Your assignment: In your copy, repeat each record exactly and include no pictures.

[Data supplied — start]

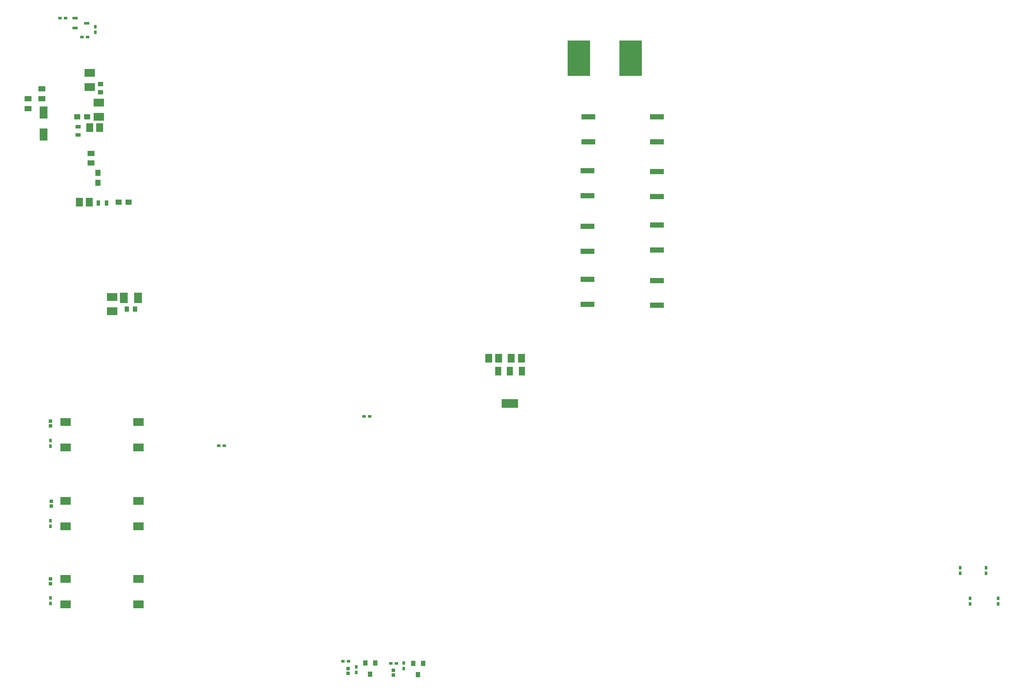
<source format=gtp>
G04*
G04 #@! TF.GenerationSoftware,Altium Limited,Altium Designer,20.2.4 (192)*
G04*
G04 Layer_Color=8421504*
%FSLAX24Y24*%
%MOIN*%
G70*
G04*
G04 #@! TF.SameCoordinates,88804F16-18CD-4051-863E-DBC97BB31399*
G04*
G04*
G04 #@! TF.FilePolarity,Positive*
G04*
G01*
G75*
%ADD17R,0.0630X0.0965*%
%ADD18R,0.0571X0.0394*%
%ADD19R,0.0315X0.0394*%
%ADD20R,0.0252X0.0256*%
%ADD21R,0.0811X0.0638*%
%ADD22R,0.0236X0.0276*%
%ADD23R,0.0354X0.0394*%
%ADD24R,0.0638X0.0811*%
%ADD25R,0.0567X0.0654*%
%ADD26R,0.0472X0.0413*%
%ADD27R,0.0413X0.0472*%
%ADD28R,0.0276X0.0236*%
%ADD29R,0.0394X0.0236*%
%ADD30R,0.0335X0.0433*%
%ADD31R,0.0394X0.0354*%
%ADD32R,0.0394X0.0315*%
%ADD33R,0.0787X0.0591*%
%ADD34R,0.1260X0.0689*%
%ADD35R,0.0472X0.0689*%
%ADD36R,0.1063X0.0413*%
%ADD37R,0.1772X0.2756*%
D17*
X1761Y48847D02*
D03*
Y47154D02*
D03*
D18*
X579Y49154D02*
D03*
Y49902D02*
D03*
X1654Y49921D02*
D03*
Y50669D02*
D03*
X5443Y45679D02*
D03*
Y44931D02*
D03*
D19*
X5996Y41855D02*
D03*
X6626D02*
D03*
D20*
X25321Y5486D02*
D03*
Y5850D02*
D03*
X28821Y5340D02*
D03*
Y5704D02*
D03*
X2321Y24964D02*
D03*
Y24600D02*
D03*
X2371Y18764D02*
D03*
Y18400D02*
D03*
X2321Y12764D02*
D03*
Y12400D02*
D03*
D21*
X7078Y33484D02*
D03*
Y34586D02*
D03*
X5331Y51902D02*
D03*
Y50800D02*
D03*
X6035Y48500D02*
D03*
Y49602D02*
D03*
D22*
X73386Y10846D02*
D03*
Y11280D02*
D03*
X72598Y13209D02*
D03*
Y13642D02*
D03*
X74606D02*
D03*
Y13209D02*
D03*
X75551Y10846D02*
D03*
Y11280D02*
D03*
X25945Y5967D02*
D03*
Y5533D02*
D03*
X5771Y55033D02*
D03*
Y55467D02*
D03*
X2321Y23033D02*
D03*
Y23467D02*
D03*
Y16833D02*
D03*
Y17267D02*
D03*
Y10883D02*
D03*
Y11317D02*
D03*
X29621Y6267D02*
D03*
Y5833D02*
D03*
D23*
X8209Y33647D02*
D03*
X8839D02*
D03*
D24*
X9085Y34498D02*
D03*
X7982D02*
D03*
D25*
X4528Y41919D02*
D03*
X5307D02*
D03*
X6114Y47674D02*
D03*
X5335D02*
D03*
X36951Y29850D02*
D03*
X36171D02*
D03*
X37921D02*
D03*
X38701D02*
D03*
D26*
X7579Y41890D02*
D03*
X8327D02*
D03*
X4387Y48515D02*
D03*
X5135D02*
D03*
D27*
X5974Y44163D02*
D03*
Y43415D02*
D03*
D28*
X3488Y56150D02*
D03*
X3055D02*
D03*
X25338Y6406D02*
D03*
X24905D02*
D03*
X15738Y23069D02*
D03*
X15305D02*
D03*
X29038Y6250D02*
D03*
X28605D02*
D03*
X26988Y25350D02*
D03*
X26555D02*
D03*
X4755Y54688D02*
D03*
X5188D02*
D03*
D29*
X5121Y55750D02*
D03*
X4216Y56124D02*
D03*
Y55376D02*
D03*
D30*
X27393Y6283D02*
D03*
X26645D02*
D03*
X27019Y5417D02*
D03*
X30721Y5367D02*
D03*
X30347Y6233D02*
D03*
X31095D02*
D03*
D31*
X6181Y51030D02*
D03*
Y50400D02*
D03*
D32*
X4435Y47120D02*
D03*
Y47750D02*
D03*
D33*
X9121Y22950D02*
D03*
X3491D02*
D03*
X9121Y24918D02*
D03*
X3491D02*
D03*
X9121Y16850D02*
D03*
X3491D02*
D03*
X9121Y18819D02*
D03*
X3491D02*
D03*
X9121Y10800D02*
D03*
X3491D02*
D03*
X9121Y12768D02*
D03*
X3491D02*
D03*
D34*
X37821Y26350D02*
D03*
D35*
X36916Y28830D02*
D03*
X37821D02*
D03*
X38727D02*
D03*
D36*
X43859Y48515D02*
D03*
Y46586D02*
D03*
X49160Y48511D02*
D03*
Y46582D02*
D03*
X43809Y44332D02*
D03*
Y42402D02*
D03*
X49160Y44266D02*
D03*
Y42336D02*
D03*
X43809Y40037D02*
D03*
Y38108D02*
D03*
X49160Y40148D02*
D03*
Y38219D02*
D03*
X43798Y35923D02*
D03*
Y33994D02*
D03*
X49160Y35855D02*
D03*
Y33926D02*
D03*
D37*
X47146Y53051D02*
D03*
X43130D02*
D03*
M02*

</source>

[Data supplied — finish]

Result:
<source format=gtp>
G04*
G04 #@! TF.GenerationSoftware,Altium Limited,Altium Designer,20.2.4 (192)*
G04*
G04 Layer_Color=8421504*
%FSLAX24Y24*%
%MOIN*%
G70*
G04*
G04 #@! TF.SameCoordinates,88804F16-18CD-4051-863E-DBC97BB31399*
G04*
G04*
G04 #@! TF.FilePolarity,Positive*
G04*
G01*
G75*
%ADD17R,0.0630X0.0965*%
%ADD18R,0.0571X0.0394*%
%ADD19R,0.0315X0.0394*%
%ADD20R,0.0252X0.0256*%
%ADD21R,0.0811X0.0638*%
%ADD22R,0.0236X0.0276*%
%ADD23R,0.0354X0.0394*%
%ADD24R,0.0638X0.0811*%
%ADD25R,0.0567X0.0654*%
%ADD26R,0.0472X0.0413*%
%ADD27R,0.0413X0.0472*%
%ADD28R,0.0276X0.0236*%
%ADD29R,0.0394X0.0236*%
%ADD30R,0.0335X0.0433*%
%ADD31R,0.0394X0.0354*%
%ADD32R,0.0394X0.0315*%
%ADD33R,0.0787X0.0591*%
%ADD34R,0.1260X0.0689*%
%ADD35R,0.0472X0.0689*%
%ADD36R,0.1063X0.0413*%
%ADD37R,0.1772X0.2756*%
D17*
X1761Y48847D02*
D03*
Y47154D02*
D03*
D18*
X579Y49154D02*
D03*
Y49902D02*
D03*
X1654Y49921D02*
D03*
Y50669D02*
D03*
X5443Y45679D02*
D03*
Y44931D02*
D03*
D19*
X5996Y41855D02*
D03*
X6626D02*
D03*
D20*
X25321Y5486D02*
D03*
Y5850D02*
D03*
X28821Y5340D02*
D03*
Y5704D02*
D03*
X2321Y24964D02*
D03*
Y24600D02*
D03*
X2371Y18764D02*
D03*
Y18400D02*
D03*
X2321Y12764D02*
D03*
Y12400D02*
D03*
D21*
X7078Y33484D02*
D03*
Y34586D02*
D03*
X5331Y51902D02*
D03*
Y50800D02*
D03*
X6035Y48500D02*
D03*
Y49602D02*
D03*
D22*
X73386Y10846D02*
D03*
Y11280D02*
D03*
X72598Y13209D02*
D03*
Y13642D02*
D03*
X74606D02*
D03*
Y13209D02*
D03*
X75551Y10846D02*
D03*
Y11280D02*
D03*
X25945Y5967D02*
D03*
Y5533D02*
D03*
X5771Y55033D02*
D03*
Y55467D02*
D03*
X2321Y23033D02*
D03*
Y23467D02*
D03*
Y16833D02*
D03*
Y17267D02*
D03*
Y10883D02*
D03*
Y11317D02*
D03*
X29621Y6267D02*
D03*
Y5833D02*
D03*
D23*
X8209Y33647D02*
D03*
X8839D02*
D03*
D24*
X9085Y34498D02*
D03*
X7982D02*
D03*
D25*
X4528Y41919D02*
D03*
X5307D02*
D03*
X6114Y47674D02*
D03*
X5335D02*
D03*
X36951Y29850D02*
D03*
X36171D02*
D03*
X37921D02*
D03*
X38701D02*
D03*
D26*
X7579Y41890D02*
D03*
X8327D02*
D03*
X4387Y48515D02*
D03*
X5135D02*
D03*
D27*
X5974Y44163D02*
D03*
Y43415D02*
D03*
D28*
X3488Y56150D02*
D03*
X3055D02*
D03*
X25338Y6406D02*
D03*
X24905D02*
D03*
X15738Y23069D02*
D03*
X15305D02*
D03*
X29038Y6250D02*
D03*
X28605D02*
D03*
X26988Y25350D02*
D03*
X26555D02*
D03*
X4755Y54688D02*
D03*
X5188D02*
D03*
D29*
X5121Y55750D02*
D03*
X4216Y56124D02*
D03*
Y55376D02*
D03*
D30*
X27393Y6283D02*
D03*
X26645D02*
D03*
X27019Y5417D02*
D03*
X30721Y5367D02*
D03*
X30347Y6233D02*
D03*
X31095D02*
D03*
D31*
X6181Y51030D02*
D03*
Y50400D02*
D03*
D32*
X4435Y47120D02*
D03*
Y47750D02*
D03*
D33*
X9121Y22950D02*
D03*
X3491D02*
D03*
X9121Y24918D02*
D03*
X3491D02*
D03*
X9121Y16850D02*
D03*
X3491D02*
D03*
X9121Y18819D02*
D03*
X3491D02*
D03*
X9121Y10800D02*
D03*
X3491D02*
D03*
X9121Y12768D02*
D03*
X3491D02*
D03*
D34*
X37821Y26350D02*
D03*
D35*
X36916Y28830D02*
D03*
X37821D02*
D03*
X38727D02*
D03*
D36*
X43859Y48515D02*
D03*
Y46586D02*
D03*
X49160Y48511D02*
D03*
Y46582D02*
D03*
X43809Y44332D02*
D03*
Y42402D02*
D03*
X49160Y44266D02*
D03*
Y42336D02*
D03*
X43809Y40037D02*
D03*
Y38108D02*
D03*
X49160Y40148D02*
D03*
Y38219D02*
D03*
X43798Y35923D02*
D03*
Y33994D02*
D03*
X49160Y35855D02*
D03*
Y33926D02*
D03*
D37*
X47146Y53051D02*
D03*
X43130D02*
D03*
M02*

</source>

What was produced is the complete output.